Task to complete => Please return every line below that contains the string "they".

Source material =>
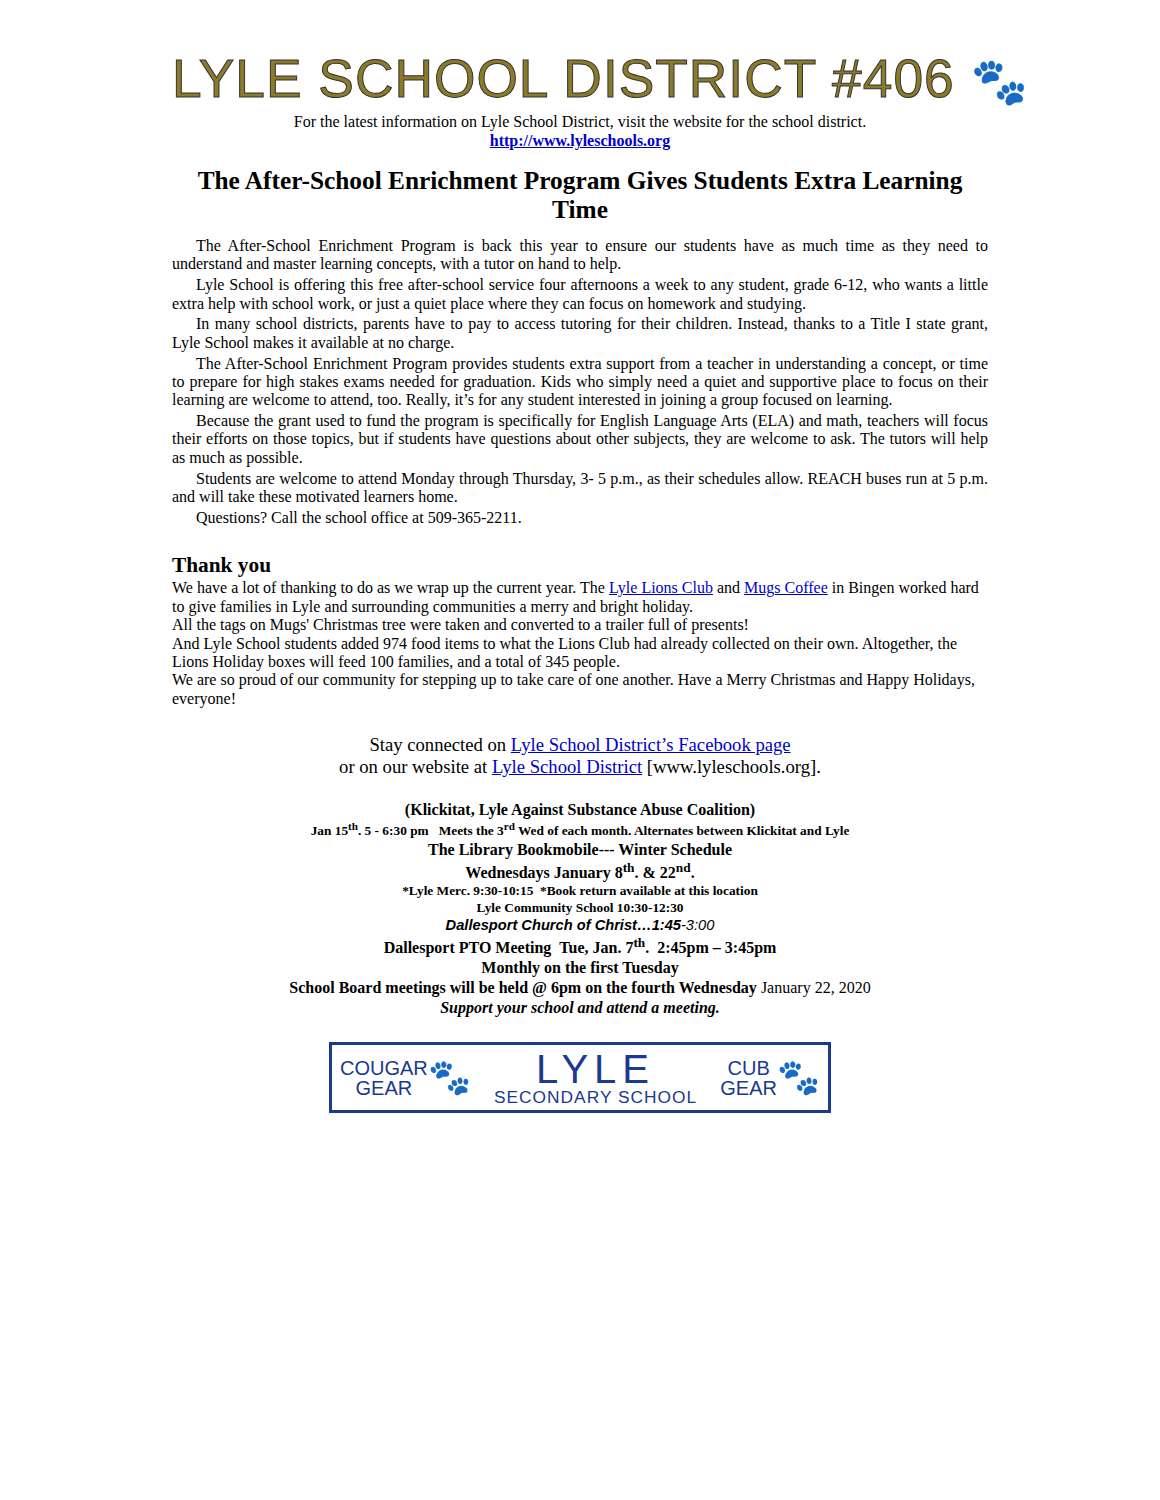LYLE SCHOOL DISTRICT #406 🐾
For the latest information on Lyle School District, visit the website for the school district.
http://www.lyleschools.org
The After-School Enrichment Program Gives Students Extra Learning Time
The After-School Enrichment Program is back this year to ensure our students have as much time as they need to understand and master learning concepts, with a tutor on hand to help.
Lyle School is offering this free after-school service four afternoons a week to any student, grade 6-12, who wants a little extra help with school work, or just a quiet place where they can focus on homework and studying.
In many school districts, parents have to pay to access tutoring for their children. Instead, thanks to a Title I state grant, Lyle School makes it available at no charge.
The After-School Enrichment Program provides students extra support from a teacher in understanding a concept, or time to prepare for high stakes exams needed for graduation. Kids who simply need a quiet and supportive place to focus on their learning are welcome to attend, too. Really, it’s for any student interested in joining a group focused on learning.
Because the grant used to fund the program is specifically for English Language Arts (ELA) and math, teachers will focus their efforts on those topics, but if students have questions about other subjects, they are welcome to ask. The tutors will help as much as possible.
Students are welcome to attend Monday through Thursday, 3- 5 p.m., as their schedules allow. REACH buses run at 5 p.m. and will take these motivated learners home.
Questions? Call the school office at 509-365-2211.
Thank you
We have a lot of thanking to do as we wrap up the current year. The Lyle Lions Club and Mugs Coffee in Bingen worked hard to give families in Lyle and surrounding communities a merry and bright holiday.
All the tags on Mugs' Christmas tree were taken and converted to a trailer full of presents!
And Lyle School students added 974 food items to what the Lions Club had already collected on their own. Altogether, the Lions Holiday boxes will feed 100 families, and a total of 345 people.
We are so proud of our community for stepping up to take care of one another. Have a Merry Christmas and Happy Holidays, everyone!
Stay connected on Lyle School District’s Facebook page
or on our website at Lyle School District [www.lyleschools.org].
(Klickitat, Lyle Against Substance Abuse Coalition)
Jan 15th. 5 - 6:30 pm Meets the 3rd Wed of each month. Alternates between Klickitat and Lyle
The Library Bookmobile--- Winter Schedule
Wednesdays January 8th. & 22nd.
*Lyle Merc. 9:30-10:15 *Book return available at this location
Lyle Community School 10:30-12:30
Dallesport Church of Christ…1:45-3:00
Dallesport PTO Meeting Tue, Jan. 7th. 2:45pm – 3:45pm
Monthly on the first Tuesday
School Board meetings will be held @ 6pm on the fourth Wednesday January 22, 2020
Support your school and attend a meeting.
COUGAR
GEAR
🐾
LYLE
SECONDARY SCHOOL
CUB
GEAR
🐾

Answer section =>
The After-School Enrichment Program is back this year to ensure our students have as much time as they need to understand and master learning concepts, with a tutor on hand to help.
Lyle School is offering this free after-school service four afternoons a week to any student, grade 6-12, who wants a little extra help with school work, or just a quiet place where they can focus on homework and studying.
Because the grant used to fund the program is specifically for English Language Arts (ELA) and math, teachers will focus their efforts on those topics, but if students have questions about other subjects, they are welcome to ask. The tutors will help as much as possible.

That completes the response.